Tuesday, December 11, 2012

Quality of Work or Irrelevance of Wages


When Karl Marx was writing "Das Kapital" he was living at the end of the Industrial Revolution. Industrialization had taken individual craftsmen out of the marketplace. Handmade products had been replaced by machine made mass production. The result was that thousands of individual craftsmen were replaced by dozens of machine monitors. The impact on the workplace was that factory owners could control wages and simply say "we won't pay you any more, stand aside someone else wants your job."

In short order, factory owners found that they could demand outrageous work hours and effort at low pay. Organization of workers into unions to protect the lower classes and ensure reasonable working conditions and appropriate wage levels was proper.

Something occurred over the last 120 years. The marketplace developed a middle-class. Society was no longer an us-versus- them environment. Competition among manufacturers resulted in a necessity for providing benefits, retirement and competitive wages. Today we find successful companies recognizing the fact that a trained and experienced worker is more valuable than a low-wage replacement. Keeping quality in your labor force is more important than repeatedly hiring new workers for the lowest possible wage.

It is expected that a quality company will provide healthcare, dental care, educational benefits, retirement, profit sharing, and opportunity to move up in the company hierarchy. These benefits do not have to be demanded by a high cost union, that is generally interested in dues which can contribute to political activity and pressure on the marketplace. Successful companies compete for labor without union pressure.

Strangely enough the private enterprise marketplace with owners versus workers is no longer the main function of unions.

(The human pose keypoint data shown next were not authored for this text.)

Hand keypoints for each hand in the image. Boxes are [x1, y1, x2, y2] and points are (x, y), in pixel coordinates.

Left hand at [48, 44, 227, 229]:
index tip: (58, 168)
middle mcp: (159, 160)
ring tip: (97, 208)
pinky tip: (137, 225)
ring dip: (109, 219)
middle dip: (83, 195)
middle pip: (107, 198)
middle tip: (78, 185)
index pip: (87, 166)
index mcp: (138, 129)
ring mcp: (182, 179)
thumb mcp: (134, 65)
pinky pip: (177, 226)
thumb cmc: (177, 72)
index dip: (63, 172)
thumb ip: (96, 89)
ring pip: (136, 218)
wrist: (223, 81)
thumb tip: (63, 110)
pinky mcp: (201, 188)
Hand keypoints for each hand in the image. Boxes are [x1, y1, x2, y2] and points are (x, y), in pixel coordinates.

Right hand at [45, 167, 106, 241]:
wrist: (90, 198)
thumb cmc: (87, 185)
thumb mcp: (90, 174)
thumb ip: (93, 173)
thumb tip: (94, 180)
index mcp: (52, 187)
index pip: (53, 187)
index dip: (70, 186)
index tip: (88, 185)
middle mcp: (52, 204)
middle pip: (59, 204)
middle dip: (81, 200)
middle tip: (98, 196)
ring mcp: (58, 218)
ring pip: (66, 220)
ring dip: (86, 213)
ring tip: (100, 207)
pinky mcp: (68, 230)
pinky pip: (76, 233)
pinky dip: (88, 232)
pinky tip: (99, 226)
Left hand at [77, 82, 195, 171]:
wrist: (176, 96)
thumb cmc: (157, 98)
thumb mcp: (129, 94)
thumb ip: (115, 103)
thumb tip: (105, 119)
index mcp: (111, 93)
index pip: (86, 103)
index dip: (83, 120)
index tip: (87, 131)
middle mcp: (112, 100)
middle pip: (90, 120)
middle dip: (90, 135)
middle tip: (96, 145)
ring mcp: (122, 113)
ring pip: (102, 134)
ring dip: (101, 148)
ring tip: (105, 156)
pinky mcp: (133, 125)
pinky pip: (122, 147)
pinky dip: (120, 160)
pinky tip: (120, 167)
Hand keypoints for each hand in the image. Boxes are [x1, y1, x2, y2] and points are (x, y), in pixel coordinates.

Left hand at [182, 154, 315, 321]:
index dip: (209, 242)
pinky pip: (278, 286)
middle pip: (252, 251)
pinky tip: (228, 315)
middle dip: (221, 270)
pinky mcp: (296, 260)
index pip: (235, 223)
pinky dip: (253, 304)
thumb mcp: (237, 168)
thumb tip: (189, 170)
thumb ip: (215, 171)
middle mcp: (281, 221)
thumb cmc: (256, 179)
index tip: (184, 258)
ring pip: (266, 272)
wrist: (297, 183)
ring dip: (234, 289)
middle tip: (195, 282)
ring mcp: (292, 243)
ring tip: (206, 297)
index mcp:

Go back and review the fact that unions were established to protect helpless workers against oppressive business owners. Now notice that most unions in America are public-sector unions. Why is that noteworthy? Because the public sector doesn't make profit! There is no motivation or even evidence that government tries to benefit at the bottom line by impression of government workers. Government serves the people. Workers in government do so to serve themselves. There is no reason for government to pay government workers a noncompetitive wage. Workers can choose to work for government at the wages offered or not to work for government. If the wage offered by government is satisfactory, government will provide the services. If the wage offered is below the market, workers will not be available and government will have to adjust their level of compensation.

It doesn't take long to examine public-sector unions to confirm the fact that their wages are irrelevant to market factors, and their dues are used to control elections and legislator doors so as to continually milk the tax base for the benefit of the workers who were not at all motivated to succeed or perform at adequate levels.

Michigan Fights Right to Work

How is Michigan doing with regard to union labor? You may recall it was General Motors and Chrysler that entered bankruptcy and required government bailout to survive. The assertion was that these were "the American car industry" but they were only two unionized companies and arguably well less than the major manufacturers of cars in America. Nonunion companies such as Toyota, Honda, Mercedes, Volkswagen, Nissan, and dozens of others are American automobile producers paying very adequate wages in a highly competitive marketplace. Along the way they are profitable and very successful on behalf of their workers.

And if we look at the question of unionized teachers, we find literally the majority of states not requiring teacher participation in unions such as the National Education Association and the American Federation of Teachers.

Democracy in America is a legislative process conducted by elected representatives. The legislature of the state of Michigan, Wisconsin, Ohio, and other states represents the majority of the people across the state. Screaming union workers in the rotunda of the state capital do not represent the majority, and we have to remember that when the legislature acts, it is reflecting the will of the people.

Now, maybe we should pass that message on to the President of the United States who apparently believes that the unions take precedence over the majority of the people.


3 comments:

an Donalbane said...

In August 1981 we had a President who knew how to deal with unions.

Anonymous said...

NZ, like the US, has witnessed the displacement of skilled jobs to other countries and/or those with lower skillsets. Now we have this...

http://www.mnn.com/earth-matters/animals/stories/dogs-being-trained-to-drive-cars-in-new-zealand-video

I had to give Six a heads up on this, he could make a lot of money.

FlyingBarrister said...

The Left lost its efforts to gain total control of he economy through the labor movement. But it is more that compensating for it with entitlement programs and environmentalism, specifically global warming.

The legislation does not force one worker to drop the union or cease paying dues. It simply provides a choice. The union bosses and Dims know how dangerous the choice is and how much money they will lose. All of a sudden, workers have the choice to give themselves a pay raise by simply not belonging and paying union dues. Then the largesse is no longer there.

Indiana has made advancements under Daniel. Now MI is pushing through reforms on labor and taxes, and it will improve if the economy does not collapse.